Excerpted data:
────────────────────────────────────────
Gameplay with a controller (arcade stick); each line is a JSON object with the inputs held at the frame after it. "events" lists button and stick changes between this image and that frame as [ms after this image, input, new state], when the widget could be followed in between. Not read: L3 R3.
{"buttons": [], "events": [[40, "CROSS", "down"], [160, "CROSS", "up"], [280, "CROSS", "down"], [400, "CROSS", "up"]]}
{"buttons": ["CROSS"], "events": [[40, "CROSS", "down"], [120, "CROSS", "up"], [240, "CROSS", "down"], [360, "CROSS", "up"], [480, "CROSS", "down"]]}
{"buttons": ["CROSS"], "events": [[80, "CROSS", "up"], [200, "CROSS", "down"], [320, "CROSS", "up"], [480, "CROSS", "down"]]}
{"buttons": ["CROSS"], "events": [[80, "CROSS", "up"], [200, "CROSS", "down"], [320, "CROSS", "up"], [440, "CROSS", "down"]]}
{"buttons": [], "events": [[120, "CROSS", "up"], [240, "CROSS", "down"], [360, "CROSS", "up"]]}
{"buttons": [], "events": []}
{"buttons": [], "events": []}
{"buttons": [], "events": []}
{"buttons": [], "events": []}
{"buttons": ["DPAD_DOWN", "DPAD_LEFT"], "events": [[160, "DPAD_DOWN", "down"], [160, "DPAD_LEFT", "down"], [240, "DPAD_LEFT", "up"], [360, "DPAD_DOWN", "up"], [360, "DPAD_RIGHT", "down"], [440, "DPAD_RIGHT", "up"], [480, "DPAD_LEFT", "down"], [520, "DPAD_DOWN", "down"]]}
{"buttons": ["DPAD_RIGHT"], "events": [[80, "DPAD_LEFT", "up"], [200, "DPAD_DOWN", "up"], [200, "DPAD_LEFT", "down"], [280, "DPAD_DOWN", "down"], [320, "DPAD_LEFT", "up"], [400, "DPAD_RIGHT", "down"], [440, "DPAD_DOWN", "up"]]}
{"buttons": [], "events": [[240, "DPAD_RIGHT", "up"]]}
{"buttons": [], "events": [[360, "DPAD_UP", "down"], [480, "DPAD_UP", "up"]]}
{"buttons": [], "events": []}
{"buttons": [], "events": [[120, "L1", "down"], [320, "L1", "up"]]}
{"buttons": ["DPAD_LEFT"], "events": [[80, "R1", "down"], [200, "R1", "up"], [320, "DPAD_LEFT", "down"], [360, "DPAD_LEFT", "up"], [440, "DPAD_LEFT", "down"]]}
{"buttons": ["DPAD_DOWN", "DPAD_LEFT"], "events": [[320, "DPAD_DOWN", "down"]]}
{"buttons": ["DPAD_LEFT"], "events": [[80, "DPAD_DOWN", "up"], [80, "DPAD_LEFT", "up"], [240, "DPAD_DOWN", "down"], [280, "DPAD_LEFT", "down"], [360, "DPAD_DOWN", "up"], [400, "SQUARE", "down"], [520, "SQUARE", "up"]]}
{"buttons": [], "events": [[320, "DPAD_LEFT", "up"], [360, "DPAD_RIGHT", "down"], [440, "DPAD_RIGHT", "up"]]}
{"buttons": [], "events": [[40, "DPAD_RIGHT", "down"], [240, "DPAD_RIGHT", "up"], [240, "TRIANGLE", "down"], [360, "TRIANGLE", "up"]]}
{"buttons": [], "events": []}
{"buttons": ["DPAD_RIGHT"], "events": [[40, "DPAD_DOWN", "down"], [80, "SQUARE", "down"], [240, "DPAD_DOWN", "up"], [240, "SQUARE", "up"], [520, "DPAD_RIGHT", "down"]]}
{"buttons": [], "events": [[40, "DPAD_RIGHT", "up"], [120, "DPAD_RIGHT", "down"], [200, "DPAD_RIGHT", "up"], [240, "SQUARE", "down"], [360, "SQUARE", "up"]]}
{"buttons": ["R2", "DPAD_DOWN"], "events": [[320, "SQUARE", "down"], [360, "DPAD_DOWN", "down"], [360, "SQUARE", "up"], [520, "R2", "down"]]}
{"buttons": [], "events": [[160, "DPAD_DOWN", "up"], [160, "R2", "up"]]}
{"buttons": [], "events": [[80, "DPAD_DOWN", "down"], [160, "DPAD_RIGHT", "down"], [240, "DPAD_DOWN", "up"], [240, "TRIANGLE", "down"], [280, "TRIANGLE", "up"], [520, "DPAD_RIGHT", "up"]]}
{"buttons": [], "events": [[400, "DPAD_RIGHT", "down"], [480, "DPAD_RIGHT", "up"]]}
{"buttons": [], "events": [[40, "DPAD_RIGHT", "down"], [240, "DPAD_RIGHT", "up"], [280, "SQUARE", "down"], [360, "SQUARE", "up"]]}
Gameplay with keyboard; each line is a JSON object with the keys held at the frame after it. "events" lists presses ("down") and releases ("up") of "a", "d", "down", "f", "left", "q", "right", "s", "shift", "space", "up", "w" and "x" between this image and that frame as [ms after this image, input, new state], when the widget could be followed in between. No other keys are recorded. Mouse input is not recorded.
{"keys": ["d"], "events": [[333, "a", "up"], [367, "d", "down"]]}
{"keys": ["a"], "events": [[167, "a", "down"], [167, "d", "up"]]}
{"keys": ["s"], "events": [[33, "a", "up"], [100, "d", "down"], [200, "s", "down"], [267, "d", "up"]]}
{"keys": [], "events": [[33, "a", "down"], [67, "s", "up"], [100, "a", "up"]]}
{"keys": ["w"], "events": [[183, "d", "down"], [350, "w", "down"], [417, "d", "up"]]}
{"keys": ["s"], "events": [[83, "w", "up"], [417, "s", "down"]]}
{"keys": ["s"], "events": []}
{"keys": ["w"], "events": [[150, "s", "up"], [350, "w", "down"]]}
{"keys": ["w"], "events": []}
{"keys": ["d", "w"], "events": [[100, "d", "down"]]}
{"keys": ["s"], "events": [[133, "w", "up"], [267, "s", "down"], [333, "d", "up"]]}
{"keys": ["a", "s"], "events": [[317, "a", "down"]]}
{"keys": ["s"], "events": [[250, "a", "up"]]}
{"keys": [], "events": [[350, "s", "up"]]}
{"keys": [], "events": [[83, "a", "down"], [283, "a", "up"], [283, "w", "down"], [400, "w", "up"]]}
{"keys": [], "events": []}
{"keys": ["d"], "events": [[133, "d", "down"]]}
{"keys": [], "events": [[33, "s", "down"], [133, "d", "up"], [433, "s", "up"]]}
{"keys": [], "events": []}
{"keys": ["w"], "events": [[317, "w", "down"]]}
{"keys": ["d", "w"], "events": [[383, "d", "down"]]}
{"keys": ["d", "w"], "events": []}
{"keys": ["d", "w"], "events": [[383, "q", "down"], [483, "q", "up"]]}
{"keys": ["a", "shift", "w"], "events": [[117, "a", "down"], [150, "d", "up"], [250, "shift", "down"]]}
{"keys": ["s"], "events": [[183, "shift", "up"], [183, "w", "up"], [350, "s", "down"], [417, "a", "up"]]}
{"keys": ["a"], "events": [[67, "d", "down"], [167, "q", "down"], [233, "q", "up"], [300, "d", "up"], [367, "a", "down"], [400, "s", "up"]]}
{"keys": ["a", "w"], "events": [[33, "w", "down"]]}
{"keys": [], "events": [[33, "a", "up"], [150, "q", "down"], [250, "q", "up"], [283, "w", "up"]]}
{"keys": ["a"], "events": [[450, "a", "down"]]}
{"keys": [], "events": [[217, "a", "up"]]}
────────────────────────────────────────
Prompt: Lines containing "JSON": tally them across the records above and give the total alone.

Finished task: 2